Mi piacciono le storie. Mi piace inventare esistenze che non assomiglino per niente alla mia e che, allo stesso, mi appartengano interamente.

Mi piace essere la parte di me che scrive ed è per questo che lo faccio: non sarà per tutti la parte migliore di me, forse, ma è così che io la vedo.

Ho pensato che le storie piacciono a tutti e che, quindi, regalarvene una che fosse intera, completa, totale potesse essere una bella idea per riuscire a non annoiarvi.

Anche perché non saprei che farmene, non mi appartiene più: lascio, quindi, che si trovi nuovi padroni, nuovi amici, che trovi una nuova casa in cui stare bene.

Lascio che la mia storia diventi la storia di qualcun altro, magari, di molti altri.

È così che la pensano gli scrittori, no?

Buona lettura.

La vostra Personaggia

***

È venuto, alla fine.

E se tu potessi vederlo so già che non riusciresti a trattenere un sorriso e che scopriresti i tuoi denti bellissimi e imperfetti che sono esattamente come sei tu.

Se solo l’avessi visto stare lì seduto, composto e demoralizzato, sul nostro divano, come se fosse in attesa di una sentenza di morte, a dire: “Allora, non si è saputo più niente?”.

No, non si è saputo.
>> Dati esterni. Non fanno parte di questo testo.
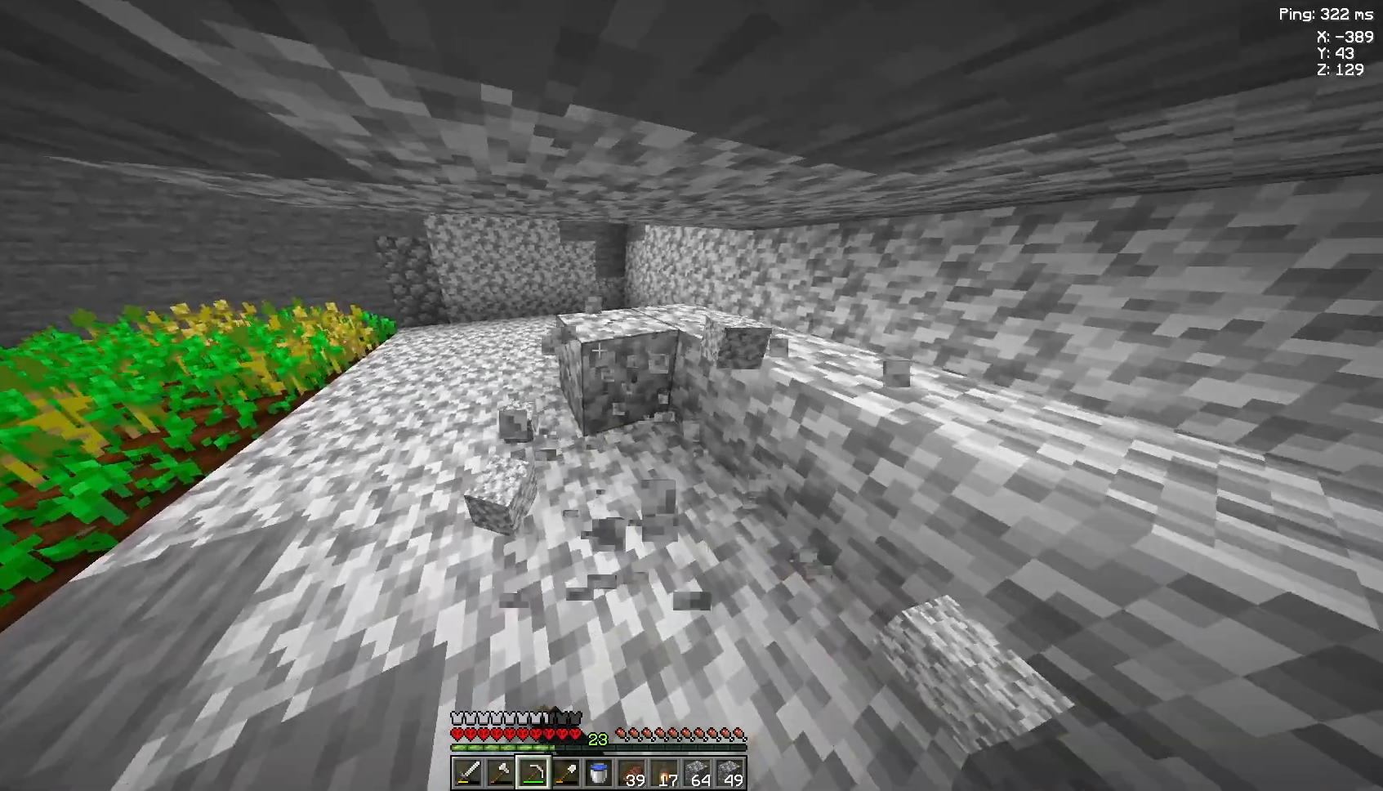
{"keys": [], "mouse": ["left"], "events": []}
E forse non glielo avrei nemmeno detto.

Forse avrei continuato a dirgli che sei sparita, dispersa ancora nel nulla che avvolge gli scomparsi perché sarebbe stato l’unico modo per portarti via da lui.

Non si è saputo.

Io non so, non so dove tu sia, Isadora, ma mi sono seduto qui, su questa sedia dove per uno sconfinato numero di mattine tu hai fatto colazione, scritto liste della spesa, dove per una determinata eternità hai pensato pensieri che non mi riguardavano, dove mi hai osservato innumerevoli volte mentre me ne stavo accanto alla finestra, così dentro e così fuori dal tuo sguardo, restando muta ma come un fantasma, come un fantasma che non può parlare.
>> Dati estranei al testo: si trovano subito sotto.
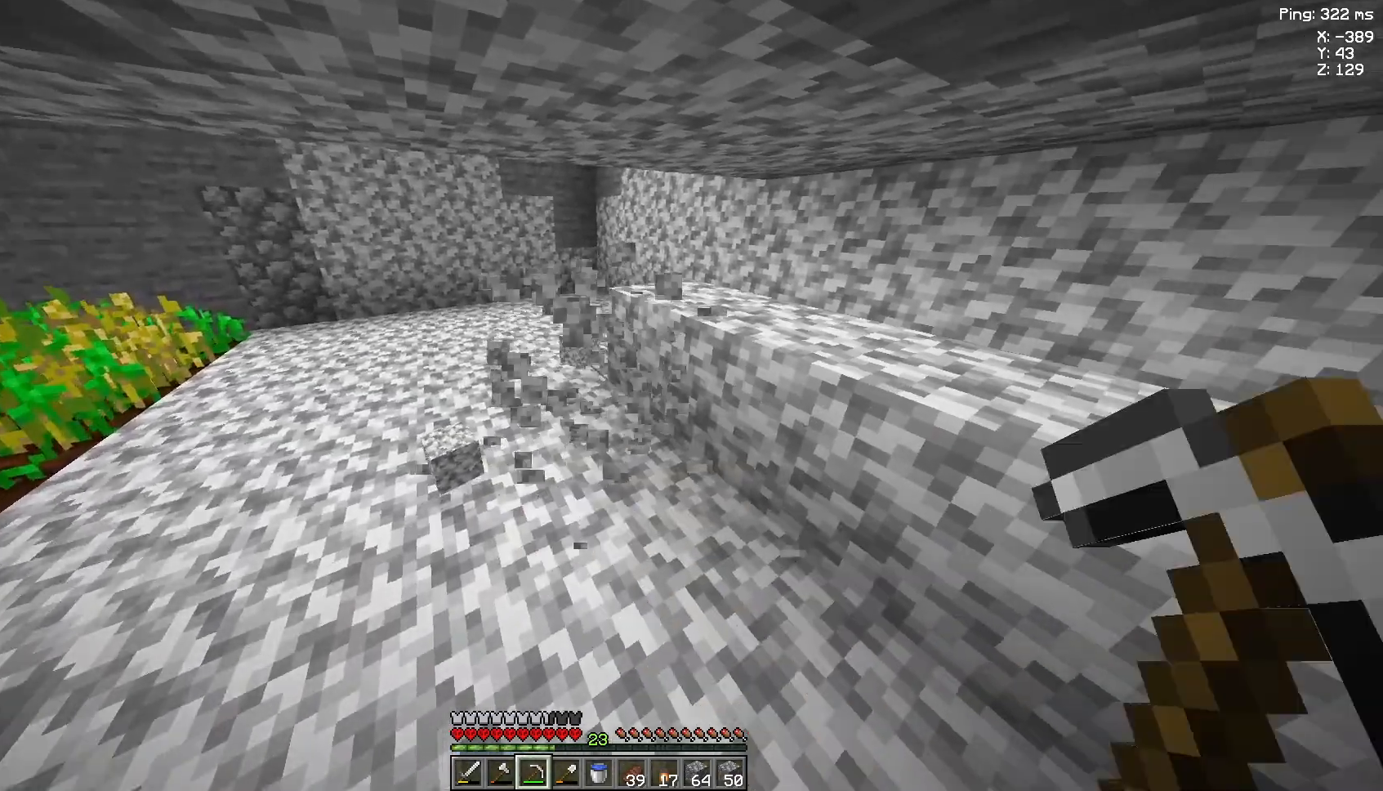
{"keys": [], "mouse": ["left"], "events": []}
Qui, su questo tavolo, mi sforzo a scrivere. A saperlo diresti: “Ma questa non è cosa per te, Lele!”. No, non è cosa per me. Io sono uno psichiatra, non so curare nessuno, posso solo dare farmaci per lenire il dolore, per far dimenticare la pazzia anche solo per un po’ di giorni: finiti i farmaci, finita la normalità.

Ricette su ricette, e tu che mi hai sempre detto: “Tutti i farmaci nascondono il veleno dietro al sollievo, lo dicevano anche i Greci…”. Non ho mai guarito nessuno.
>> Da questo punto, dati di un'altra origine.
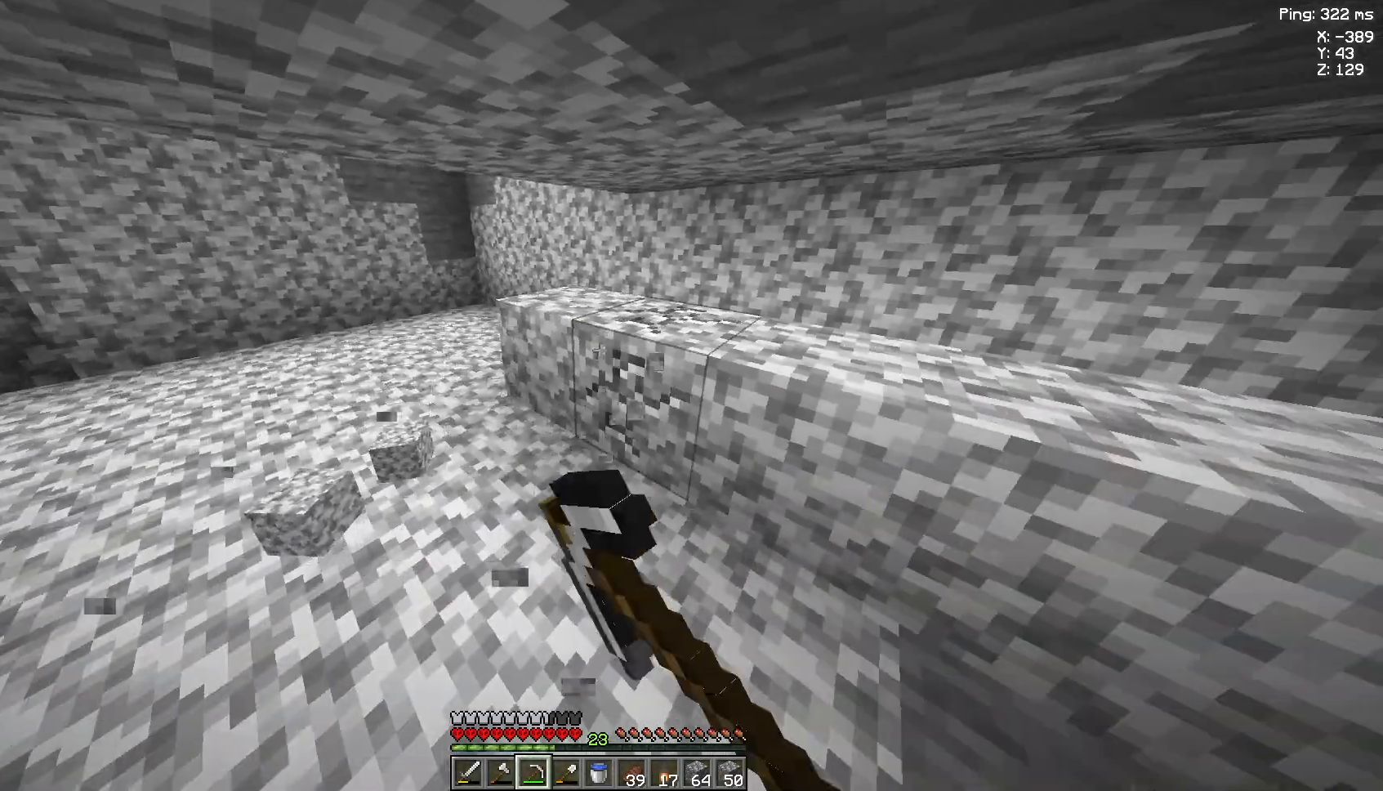
{"keys": [], "mouse": ["left"], "events": []}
Non sono stato in grado nemmeno di guarire te: ti ho preso tra le mie mani e racchiuso tra i miei palmi per cercare di proteggerti ma, come la sabbia, come l’acqua che sgorga da un rubinetto, sei fuggita via, ti sei dileguata nel nulla, nel vuoto a cui sei sempre appartenuta ma come si appartiene a un cappio mentre si muore da impiccati.

E così ho deciso di scrivere, forse perché non posso parlarti, forse perché ho scoperto che lui non dipinge più.

Oggi ha detto: “Non so cosa mi stia succedendo. Le tele restano bianche, i miei volti non parlano più…”.

Lo senti che è lui? È inconfondibile.

Solo lui parlerebbe a questo modo, Isadora.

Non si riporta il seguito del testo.